The Raytheon Technologies (RTX) Research Center (RTRC), in collaboration with Naval Air Systems Command (NAVAIR), the Air Force Research Laboratory (AFRL), and Clean Corrosion Control Concepts (CCCC) LLC will conduct a three-year research program developing a chromium (Cr)-free composite conversion coating for zinc (Zn) and zinc nickel (Zn-Ni) plating. The project team seeks to determine the feasibility and cost-effectiveness of Cr-free composite conversion coating based on molybdate-silicate-phosphate (Mo-Si-P) system on Zn and Zn-Ni plating. The effort will explore enhanced formulations through the addition of chemical species as co-additives to identify the Mo-Si-P-X (X= enhanced performance additive) composite conversion coatings.
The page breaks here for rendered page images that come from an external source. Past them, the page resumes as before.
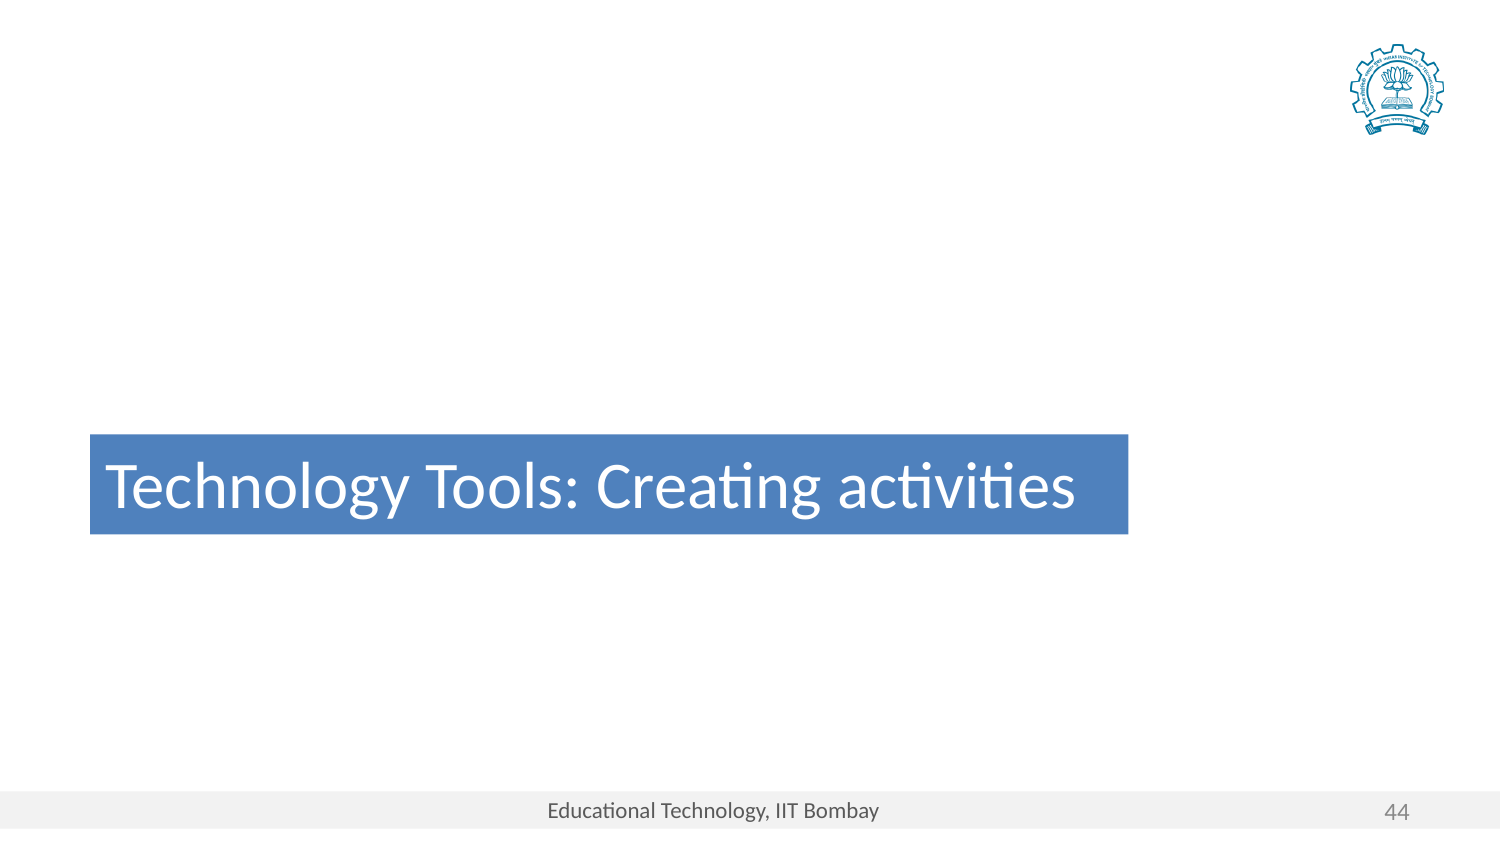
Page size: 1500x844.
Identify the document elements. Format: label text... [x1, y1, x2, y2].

title Technology Tools: Creating activities [90, 434, 1129, 535]
picture [1350, 44, 1444, 135]
slide_number 44 [1332, 788, 1425, 834]
picture [1374, 126, 1420, 135]
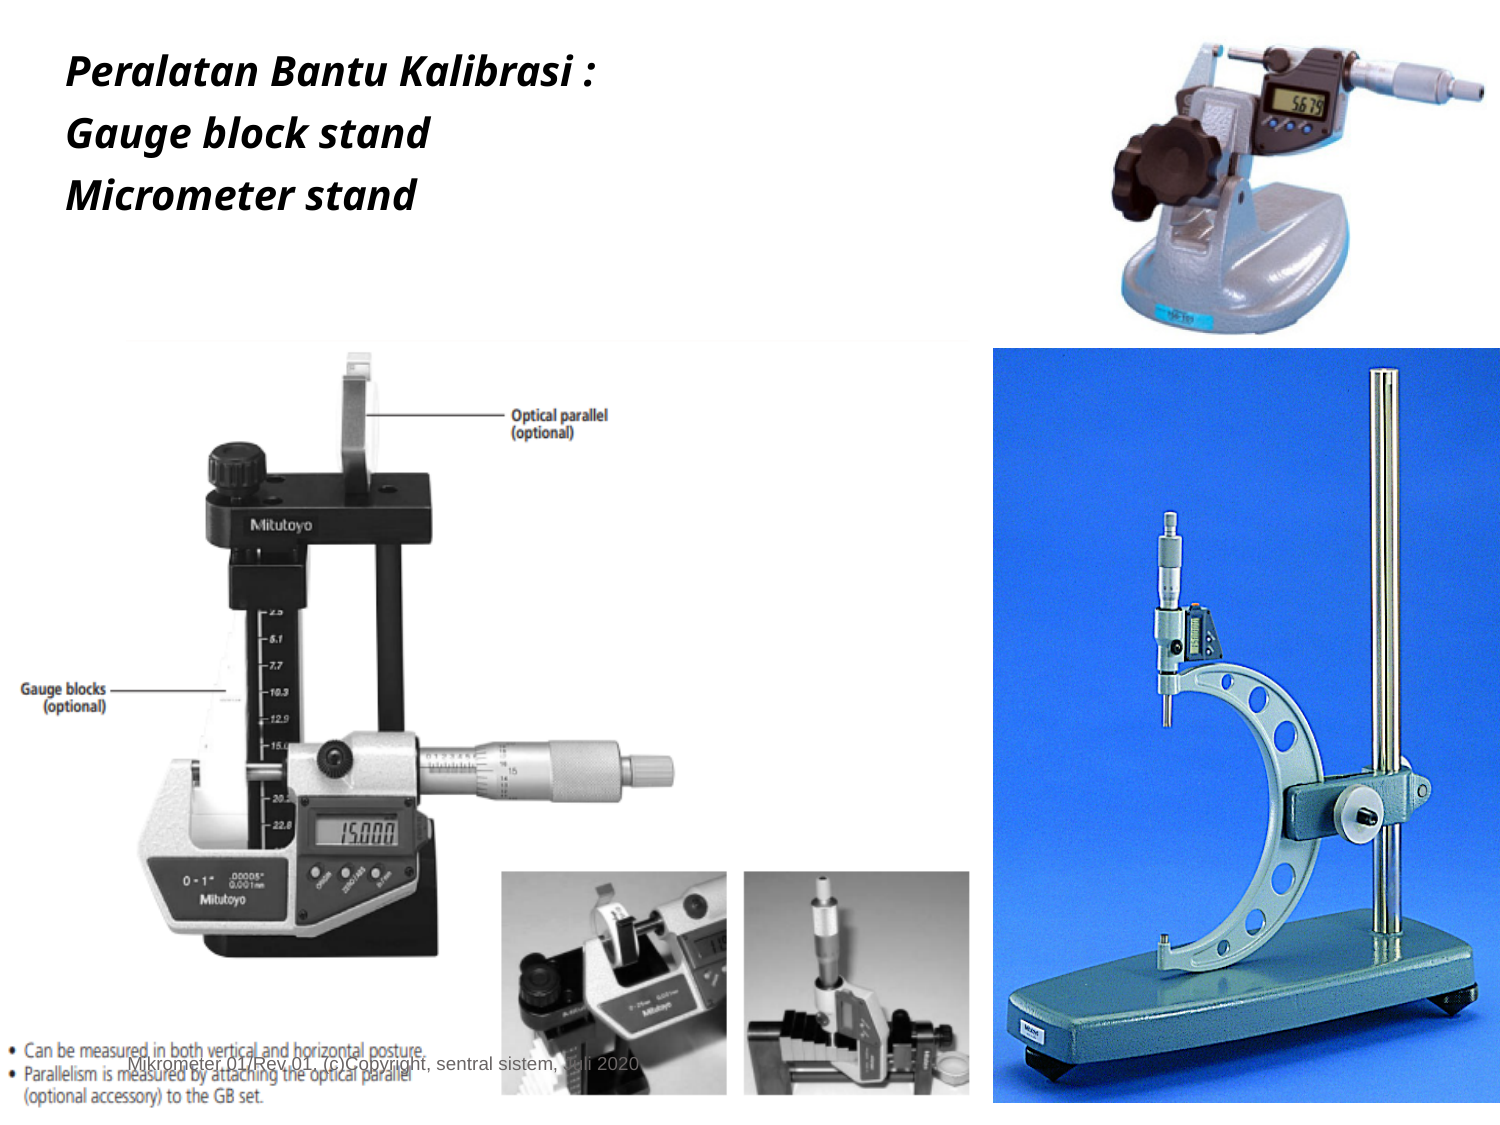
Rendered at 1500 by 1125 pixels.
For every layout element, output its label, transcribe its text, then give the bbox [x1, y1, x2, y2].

picture [1, 340, 1500, 1125]
picture [1108, 35, 1488, 340]
list Peralatan Bantu Kalibrasi : Gauge block stand Micrometer stand [50, 37, 1105, 338]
The project team will down-select the additives for a lab scale technology/manufacturing readiness level (TRL/MRL) 5/4 demonstration to confirm corrosion performance that is at least comparable to commercial trivalent chromium (Cr(III)) baseline treatments. The demonstration will include both unpainted and non-chromate primed surfaces. Key performance metrics will include salt-fog corrosion resistance, primer adhesion, and hydrogen embrittlement and re-embrittlement. The Mo-Si-P-X composite coating formulation will comply with low volatile organic compounds industry guidelines and be free of hazardous air pollutants. Upon successful demonstration of the developmental Mo-Si-P-X composite coating technology, the team will also conduct a sustainability analysis to determine potential life cycle impacts and costs. The demonstration of the Crfree Mo-Si-P-X composite coating, as an alternative to the currently used trivalent Cr(III) technology in the Zn-Ni plating process, will further advance the Cr-free coating TRL/MRL.
The overarching hypothesis is that multi-element composite conversion coatings based on Mo-Si-P-X systems will provide significantly improved adhesion properties and enhanced corrosion resistance to Zn and Zn-Ni plating, with additions of inorganic, and organic co-additives/conversion agents to the Mo-Si-P system. The Cr-free alternative inhibitor chemistries and resulting conversion coating process are based on a multi-functional inhibitor mixture of molybdate, silicate and phosphate species. The team will leverage and build upon existing RTX intellectual property in the areas of non-chromate inhibitor pigments, nonchromate primers for Zn-Ni plated steel, and Cr-free surface treatments. The approach will be focused on enhanced formulations in the forms of Mo-Si-P-X composite coatings with the addition of inorganic and organic species as co-additives/conversion agents. Based on extensive prior research at RTRC, the combination of commercial Mo-Si-P inhibitive pigments have a uniquely effective capability to protect ZnNi plated steel components. The RTRC-led team’s broad and deep expertise will ensure on-budget and on-schedule execution of work scope, in particular: (i) RTX’s expertise in non-chromate pigments and primers for Zn-Ni plating and Cr-free surface coating process, and electrochemical measurement and testing capabilities; (ii) CCCC’s corrosion science and control experience; (iii) NAVAIR and AFRL expertise in critical mechanical property testing, and field testing capabilities.
Development, test, validation and implementation of Cr-free Mo-Si-P-X composite conversion coatings and non-chromate primer systems would allow government and industry facilities to eliminate worker exposure to chromium compounds, allow use across multiple plating processes and reduce the cost to sustain depot operations, as well as enable the Department of Defense to comply with Occupational Safety and Health Administration and American Conference of Governmental Industrial Hygienists exposure limits for chromium compounds.